The man who invented instant ramen
In heaven, play a round of golf for me. Then, make yourself some ramen.
Momofuku Ando
Instant noodle inventor Momofuku Ando loved golf so much that he dreamed of dying on the golf course. When he passed away in 2007, the number eighty-six billion circulated in his obituaries. That was the number of servings of instant noodles we consumed on earth the previous year. It comes to nearly twelve bowls for every person on the planet.
Ando didn’t invent the instant noodles until he was forty-eight years old. After he lost his company following a chain-reaction bankruptcy, he built a wooden shack in his back garden, where he spent most of 1957 and 1958. Ando got the idea from the food shortages in Japan in the decades following the Second World War. The government recommended that people eat bread for sustenance, but Ando thought the more familiar noodles would be better. Noodle companies at the time were too small and unstable to supply the country, so Ando started his experiments looking for a winning formula.
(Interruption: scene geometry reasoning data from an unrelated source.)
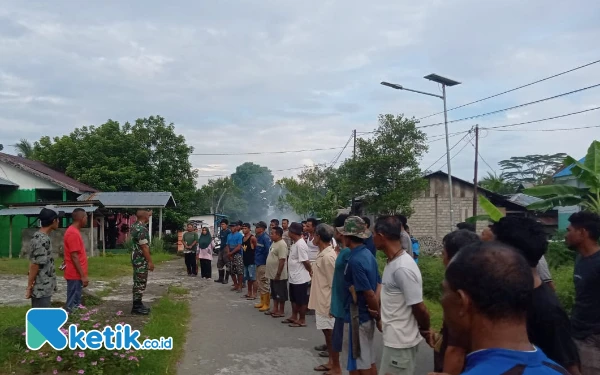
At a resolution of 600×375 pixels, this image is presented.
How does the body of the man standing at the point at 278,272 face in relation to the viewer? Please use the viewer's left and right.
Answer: facing to the left of the viewer

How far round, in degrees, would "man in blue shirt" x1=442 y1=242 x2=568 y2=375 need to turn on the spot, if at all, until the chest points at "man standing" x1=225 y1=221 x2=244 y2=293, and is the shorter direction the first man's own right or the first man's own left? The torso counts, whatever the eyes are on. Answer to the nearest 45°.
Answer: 0° — they already face them

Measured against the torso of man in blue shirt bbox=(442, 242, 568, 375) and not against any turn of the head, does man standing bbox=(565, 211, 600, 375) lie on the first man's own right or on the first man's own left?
on the first man's own right

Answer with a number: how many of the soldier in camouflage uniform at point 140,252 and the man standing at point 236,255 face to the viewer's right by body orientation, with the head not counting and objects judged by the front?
1

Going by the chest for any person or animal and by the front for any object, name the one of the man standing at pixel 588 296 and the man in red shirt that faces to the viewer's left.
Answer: the man standing

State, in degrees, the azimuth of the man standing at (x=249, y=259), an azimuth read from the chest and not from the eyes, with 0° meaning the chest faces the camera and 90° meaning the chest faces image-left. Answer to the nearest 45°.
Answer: approximately 45°

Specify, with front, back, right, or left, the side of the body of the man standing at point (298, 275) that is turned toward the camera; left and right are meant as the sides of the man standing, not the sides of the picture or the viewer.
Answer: left

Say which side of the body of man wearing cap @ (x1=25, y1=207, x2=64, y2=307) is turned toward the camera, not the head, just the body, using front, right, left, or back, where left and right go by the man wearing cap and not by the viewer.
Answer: right

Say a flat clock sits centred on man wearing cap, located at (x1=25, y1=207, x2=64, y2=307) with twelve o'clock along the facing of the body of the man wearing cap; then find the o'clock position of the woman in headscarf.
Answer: The woman in headscarf is roughly at 10 o'clock from the man wearing cap.

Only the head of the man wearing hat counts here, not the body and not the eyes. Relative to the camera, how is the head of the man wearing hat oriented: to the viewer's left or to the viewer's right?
to the viewer's left

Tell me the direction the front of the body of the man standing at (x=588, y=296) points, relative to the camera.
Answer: to the viewer's left

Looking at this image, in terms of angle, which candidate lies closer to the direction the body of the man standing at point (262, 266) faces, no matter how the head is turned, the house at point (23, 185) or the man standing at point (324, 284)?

His noodles were the product of failure upon failure. No one knows what kept him going in the early years. The breakthrough came after his wife dipped noodles into hot oil – frying didn’t only dry the noodles but also left small holes in the surface that made them highly absorbent. For flavoring, Ando sprayed the noodles with chicken stock before frying.
The first packets of instant noodles went on sale in August 1958. They went under the name “Chikin Ramen” after Ando misspelled the word chicken. It stuck and became a huge success. His company Nissin Food Products continued to innovate. In 1971 it launched Ando’s new invention – the cup of noodles – which sparked massive popularity overseas. An early product endorsement was Nissin’s advertisement campaign in the early 1990s that featured Arnold Schwarzenegger, who got superhuman strength from eating cup noodles.
While tasty, instant noodles on their own are not a marvel of nutrition. There are reports of students who develop scurvy after living on a diet consisting of plain pasta and instant noodles. A bowl of traditional ramen also contains meat, egg, shiitake, and scallions. Momofuku Ando loved his noodles and ate them every day. He lived to be 96 years old. As he famously put it: “mankind is noodlekind.”